Then you agree that "physical phenomena" are irrelevant until "physical phenomena" are defined?

With regard to my "unorthodox" definition of "explanation" I think you are being rather provincial there! The dictionary gives the following definition of "explanation":

1. - "an explaining" [which seems to me to be subterfuge on the rule about using a word in its definition]

2. - "something that explains" [likewise]

3. - "the interpretation, meaning, or sense given in explaining" [boy it's getting clearer by the moment]

4. - "a mutual defining of terms, declaration of motives, etc. to clear up a misunderstanding or settle a dispute"

My position is that the "orthodox" definition doesn't really exist; it is just presumed to be understood.
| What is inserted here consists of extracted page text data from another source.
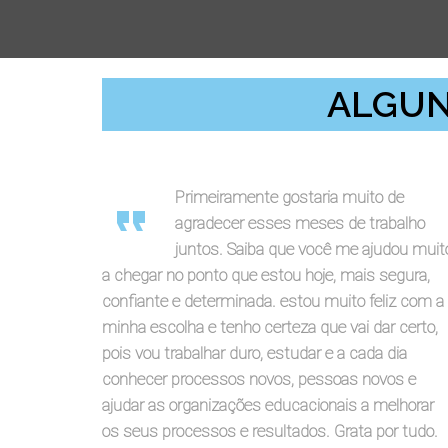
ALGUN
'
Primeiramente gostaria muito de
agradecer esses meses de trabalho
juntos. Saiba que você me ajudou muit
a chegar no ponto que estou hoje, mais segura,
confiante e determinada. estou muito feliz com a
minha escolha e tenho certeza que vai dar certo,
pois vou trabalhar duro, estudar e a cada dia
conhecer processos novos, pessoas novos e
ajudar as organizações educacionais a melhorar
os seus processos e resultados. Grata por tudo.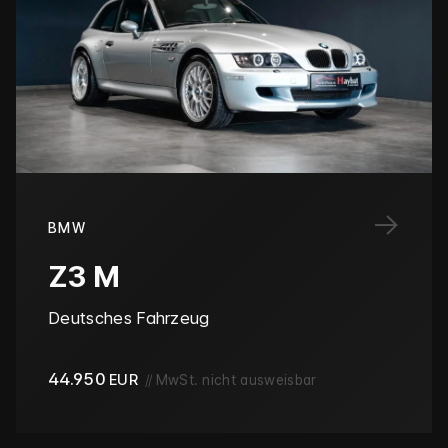
→
BMW
Z3 M
Deutsches Fahrzeug
44.950
EUR
//
MwSt. nicht ausweisbar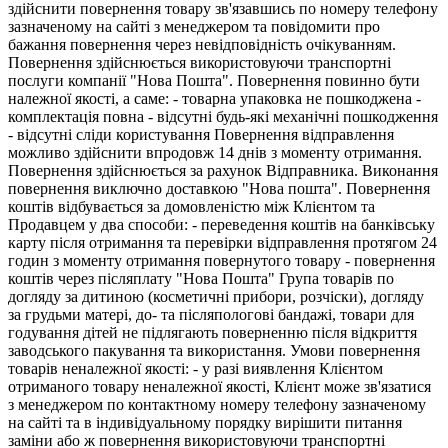
здійснити повернення товару зв'язавшись по номеру телефону
зазначеному на сайті з менеджером та повідомити про
бажання повернення через невідповідність очікуванням.
Повернення здійснюється використовуючи транспортні
послуги компанії "Нова Пошта". Повернення повинно бути
належної якості, а саме: - товарна упаковка не пошкоджена -
комплектація повна - відсутні будь-які механічні пошкодження
- відсутні сліди користування Повернення відправлення
можливо здійснити впродовж 14 днів з моменту отримання.
Повернення здійснюється за рахунок Відправника. Виконання
повернення виключно доставкою "Нова пошта". Повернення
коштів відбувається за домовленістю між Клієнтом та
Продавцем у два способи: - переведення коштів на банківську
карту після отримання та перевірки відправлення протягом 24
годин з моменту отримання повернутого товару - повернення
коштів через післяплату "Нова Пошта" Група товарів по
догляду за дитиною (косметичні прибори, розчіски), догляду
за грудьми матері, до- та післяпологові бандажі, товари для
годування дітей не підлягають поверненню після відкриття
заводського пакування та використання. Умови повернення
товарів неналежної якості: - у разі виявлення Клієнтом
отриманого товару неналежної якості, Клієнт може зв'язатися
з менеджером по контактному номеру телефону зазначеному
на сайті та в індивідуальному порядку вирішити питання
заміни або ж повернення використовуючи транспортні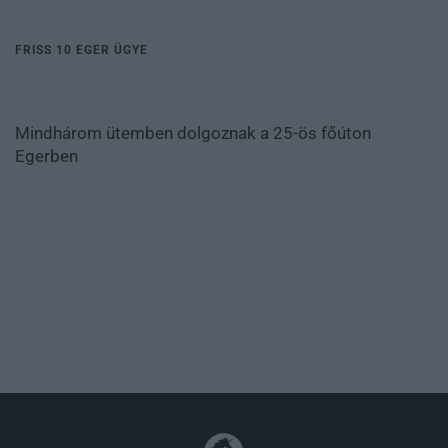
FRISS 10 EGER ÜGYE
Mindhárom ütemben dolgoznak a 25-ös főúton
Egerben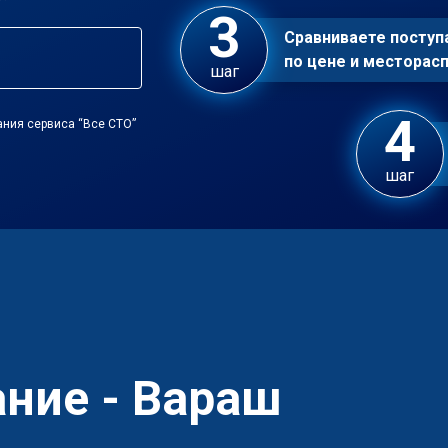
Сравниваете посту
по цене и местора
шаг
ания сервиса “Все СТО”
шаг
ние - Вараш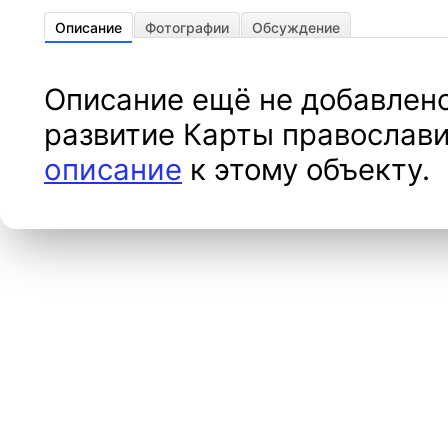
Описание
Фотографии
Обсуждение
Описание ещё не добавлено
развитие Карты православи
описание
к этому объекту.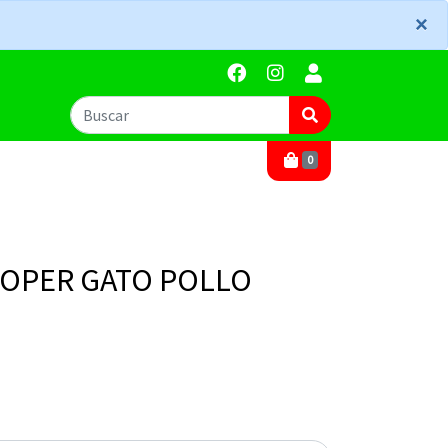
×
×
0
ROPER GATO POLLO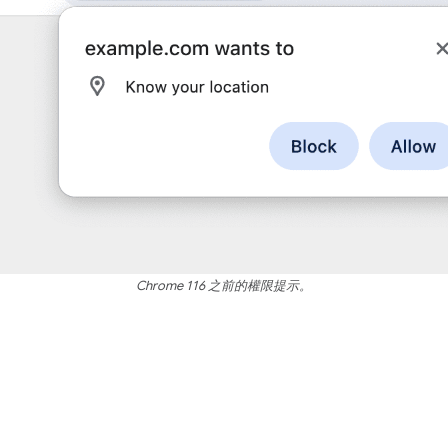
Chrome 116 之前的權限提示。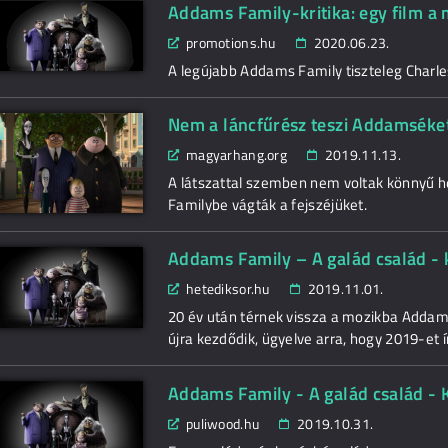
Addams Family-kritika: egy film a
promotions.hu
2020.06.23.
A legújabb Addams Family tiszteleg Charle
Nem a láncfűrész teszi Addamséke
magyarhang.org
2019.11.13.
A látszattal szemben nem voltak könnyű h
Familybe vágták a fejszéjüket.
Addams Family – A galád család - k
hetediksor.hu
2019.11.01.
20 év után térnek vissza a mozikba Addams
újra kezdődik, ügyelve arra, hogy 2019-et 
Addams Family - A galád család - K
puliwood.hu
2019.10.31.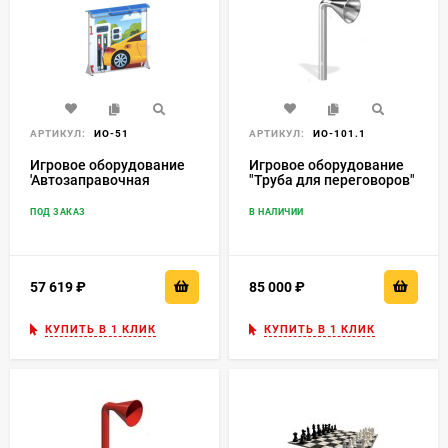
АРТИКУЛ:
ИО-51
АРТИКУЛ:
ИО-101.1
Игровое оборудование
Игровое оборудование
'Автозаправочная
"Труба для переговоров"
станция'
ПОД ЗАКАЗ
В НАЛИЧИИ
57 619
₽
85 000
₽
КУПИТЬ В 1 КЛИК
КУПИТЬ В 1 КЛИК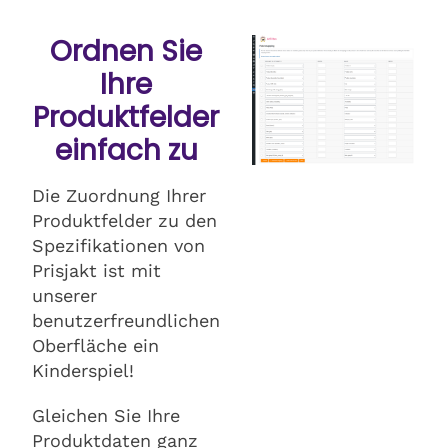
Ordnen Sie
Ihre
Produktfelder
einfach zu
Die Zuordnung Ihrer
Produktfelder zu den
Spezifikationen von
Prisjakt ist mit
unserer
benutzerfreundlichen
Oberfläche ein
Kinderspiel!
Gleichen Sie Ihre
Produktdaten ganz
Furthermore, I think every sense alluded to in the dictionary is consistent with my exact definition.

You are absolutely in error on your first statement: "In the case of the both universes, set A is known only to God and the demon." This is most definitely not consistent with my definition of A! Set A is the information to be explained; in the picture you present you define A as something not available to you and an explanation of information not available to you is a meaningless concept. In my definition, A is what is to be explained; A is the collection of elements being passed to you by "God" in one case and "the demon" in the other. A is the set of elements from which B is taken. From the perspective of my definitions, your division into two cases is entirely spurious. The existence or non-existence of either "God" or "the demon" has absolutely no bearing on the problem at hand.

Every element of B is an element of A by definition! "B is a set, defined to be an unordered finite collection of elements of A"

Your question 15 is totally equivalent to presuming an explanation of "Dante's Inferno" is something to be reasonably obtained from reading "Little House on the Prairie". You got there by failing to relate the information to be explained with the information available to the analysis. Of course, I absolutely agree that an explanation not based on the information to be explained is not a valid explanation by anyone's interpretation of the definition of an explanation. And I do not propose to include such a thing as a valid member of the set of things called explanations. If you do, than I think it is you who is going off the deep end of orthodoxy.